Roberto lo guardò a lungo senza rispondere.

«Ditemelo,» disse Lakon-tay.

«Sì,» rispose il dottore. «Vi sono ormai troppi indizi per poter dubitare. Qualcuno cerca di sopprimermi, e questo secondo agguato ne è la prova; ma a quale scopo? Io non ho mai avuto nemici a Bangkok.»

«E poi,» disse Len, che era diventata pallidissima, «chi oserebbe attentare alla vita d'un europeo?»

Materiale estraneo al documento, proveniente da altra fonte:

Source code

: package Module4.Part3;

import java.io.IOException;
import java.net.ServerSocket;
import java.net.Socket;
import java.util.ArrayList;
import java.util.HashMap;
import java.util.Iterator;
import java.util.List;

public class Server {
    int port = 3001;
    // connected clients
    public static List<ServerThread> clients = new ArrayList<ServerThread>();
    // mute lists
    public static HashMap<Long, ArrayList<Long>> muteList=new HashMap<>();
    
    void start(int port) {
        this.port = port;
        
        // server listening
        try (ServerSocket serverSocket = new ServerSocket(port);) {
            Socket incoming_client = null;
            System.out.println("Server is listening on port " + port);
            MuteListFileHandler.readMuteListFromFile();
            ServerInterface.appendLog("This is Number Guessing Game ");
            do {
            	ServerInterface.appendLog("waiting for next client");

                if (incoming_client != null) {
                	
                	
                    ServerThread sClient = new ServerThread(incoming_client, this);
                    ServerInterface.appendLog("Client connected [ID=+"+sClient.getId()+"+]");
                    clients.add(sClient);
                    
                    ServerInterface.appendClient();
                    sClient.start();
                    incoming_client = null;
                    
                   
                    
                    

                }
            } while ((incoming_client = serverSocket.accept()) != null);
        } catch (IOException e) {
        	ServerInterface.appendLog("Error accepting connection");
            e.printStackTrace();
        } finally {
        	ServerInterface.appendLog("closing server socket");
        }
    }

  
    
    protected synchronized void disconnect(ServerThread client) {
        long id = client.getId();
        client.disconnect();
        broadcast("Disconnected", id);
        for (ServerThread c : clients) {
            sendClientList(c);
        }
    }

«Potremmo tuttavia ingannarci nei nostri sospetti,» disse Lakon-tay, dopo un breve silenzio. «Il primo attentato può essere stato commesso da ladri volgari, che speravano di trovarvi indosso qualche somma rilevante. Il balon può esserci stato rubato da pirati di fiume che non avevano alcuna relazione coi primi; gli uomini che vi hanno assalito poco fa possono pure essere dei banditi, operanti per loro conto e che forse altro non desideravano se non impadronirsi del vostro fucile e dell'elefante ucciso.»

«Forse,» rispose il dottore, il quale era tuttavia diventato pensieroso.

«Signor Roberto,» disse la fanciulla. «Non lasciatevi sorprendere in qualche altra imboscata.»

«Non andrò più a cacciare solo, ve lo prometto, Len. Che ritornino quei banditi, generale?»

«Non credo, dopo l'accoglienza che hanno avuto. Orsù, lasciamo che quei bricconi fuggano e andiamo ad assaggiare un pezzo di tromba d'elefante.

Ve la siete ben guadagnata, dottore.»